Embedding-based pattern clustering — using sentence-transformer embeddings to cluster templates into themes before naming via LLM. Rejected: reintroduces clustering hyperparameters and determinism the redesign aims to avoid. The LLM does the grouping in one call from the full template list, no embedding step.
Skip pattern pages entirely — ship only _schema enrichment for a leaner v1. Rejected: leaves ktx wiki search empty of historic-sql content (loses one of two stated consumption surfaces) and forces agents to synthesize cross-cutting intents from fragmented per-table mentions.
TypeScript-native SQL parser instead of sqlglot via daemon — node-sql-parser, pgsql-parser (WASM), etc. Rejected: materially worse dialect coverage on Snowflake/BigQuery edge cases; duplicates parser logic when KTX already uses sqlglot elsewhere (python/ktx-daemon/src/ktx_daemon/lookml.py); AGENTS.md explicitly mandates sqlglot. Batch endpoint on the existing daemon achieves the perf win.
Hard length/count caps in zod output schemas (e.g. narrative.max(250), commonFilters.max(5)). Rejected: arbitrary thresholds, brittle retry-on-violation paths, defensive coding for a soft concern. Concision belongs in prompt instructions; the schema validates shape.
12. Cost / scale envelope
For a representative mid-size warehouse (~200 touched tables):
| Phase | Calls | Cost @ Sonnet |
|---|---|---|
| Hot path (deterministic) | 0 | $0 |
| First-run table digest (uncached + cached mix) | ~200 | ~$5–7 |
| First-run patterns | 1 | ~$0.05 |
| Embeddings (changed tables) | ~200 | ~$0.02 |
| First run total | ~$5–7 | |
| Daily steady-state (hash-skipped) | ~10–30 changed | ~$0.10–$0.25 |
Wall-clock: first run ~1–3 min on mid; demo DB <60s end-to-end.

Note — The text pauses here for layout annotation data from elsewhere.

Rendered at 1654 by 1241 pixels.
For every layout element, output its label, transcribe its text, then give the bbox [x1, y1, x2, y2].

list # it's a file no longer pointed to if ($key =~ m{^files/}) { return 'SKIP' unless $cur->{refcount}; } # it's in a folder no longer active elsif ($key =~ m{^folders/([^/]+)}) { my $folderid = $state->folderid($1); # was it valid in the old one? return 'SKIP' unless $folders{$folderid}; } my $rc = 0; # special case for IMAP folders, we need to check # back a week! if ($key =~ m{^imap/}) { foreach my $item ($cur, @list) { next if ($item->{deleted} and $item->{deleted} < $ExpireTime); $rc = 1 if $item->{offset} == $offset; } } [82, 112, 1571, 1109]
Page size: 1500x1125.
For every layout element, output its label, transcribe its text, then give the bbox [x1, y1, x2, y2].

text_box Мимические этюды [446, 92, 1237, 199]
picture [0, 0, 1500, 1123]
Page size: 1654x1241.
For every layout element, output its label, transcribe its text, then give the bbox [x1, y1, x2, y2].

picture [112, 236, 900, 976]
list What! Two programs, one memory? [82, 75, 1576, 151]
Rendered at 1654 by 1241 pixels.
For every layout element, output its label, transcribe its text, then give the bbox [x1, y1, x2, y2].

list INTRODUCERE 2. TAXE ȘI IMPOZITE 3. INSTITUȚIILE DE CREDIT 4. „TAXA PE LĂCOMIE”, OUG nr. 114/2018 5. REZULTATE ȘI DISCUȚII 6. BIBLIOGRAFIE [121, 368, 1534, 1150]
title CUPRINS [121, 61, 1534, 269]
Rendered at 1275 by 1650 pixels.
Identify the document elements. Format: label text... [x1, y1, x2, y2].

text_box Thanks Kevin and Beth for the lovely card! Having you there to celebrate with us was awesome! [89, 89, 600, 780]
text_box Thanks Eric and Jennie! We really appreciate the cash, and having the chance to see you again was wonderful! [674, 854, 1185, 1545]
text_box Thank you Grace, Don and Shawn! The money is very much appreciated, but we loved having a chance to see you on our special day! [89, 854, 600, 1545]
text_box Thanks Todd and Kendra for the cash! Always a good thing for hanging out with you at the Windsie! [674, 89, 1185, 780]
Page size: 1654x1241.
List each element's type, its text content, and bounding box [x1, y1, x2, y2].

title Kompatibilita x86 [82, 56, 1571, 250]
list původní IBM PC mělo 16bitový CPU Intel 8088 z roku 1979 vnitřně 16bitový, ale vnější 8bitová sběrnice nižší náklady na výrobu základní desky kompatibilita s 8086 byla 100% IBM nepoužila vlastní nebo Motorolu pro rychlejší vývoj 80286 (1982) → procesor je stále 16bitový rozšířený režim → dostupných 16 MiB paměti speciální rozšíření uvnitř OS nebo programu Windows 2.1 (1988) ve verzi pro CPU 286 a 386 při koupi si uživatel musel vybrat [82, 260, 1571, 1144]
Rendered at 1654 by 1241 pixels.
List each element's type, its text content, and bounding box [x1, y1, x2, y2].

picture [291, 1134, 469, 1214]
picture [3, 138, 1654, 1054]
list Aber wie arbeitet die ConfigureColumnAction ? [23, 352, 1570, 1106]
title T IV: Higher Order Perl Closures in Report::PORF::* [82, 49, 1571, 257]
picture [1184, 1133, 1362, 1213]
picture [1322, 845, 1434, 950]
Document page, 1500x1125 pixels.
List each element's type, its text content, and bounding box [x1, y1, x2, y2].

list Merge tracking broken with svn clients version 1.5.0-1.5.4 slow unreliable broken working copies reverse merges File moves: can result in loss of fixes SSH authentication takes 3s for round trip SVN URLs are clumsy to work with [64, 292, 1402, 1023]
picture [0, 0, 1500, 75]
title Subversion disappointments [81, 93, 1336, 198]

For a large warehouse (~800 touched tables): first-run ~$20–30, daily ~$0.20–$1.00.
13. Open questions
- Exact bucket thresholds for
executionsBucket,distinctUsersBucket, etc. — to be chosen during implementation based on what produces stable hashes in practice. - Final naming of the daemon endpoint (
/sql/analyze-batchvs alternatives). - Whether
historic_sql_ingest/historic_sql_curatorskills are consumed elsewhere — audit during step 1. - Whether to delete legacy wiki pages automatically or behind a confirmation flag — design assumes automatic.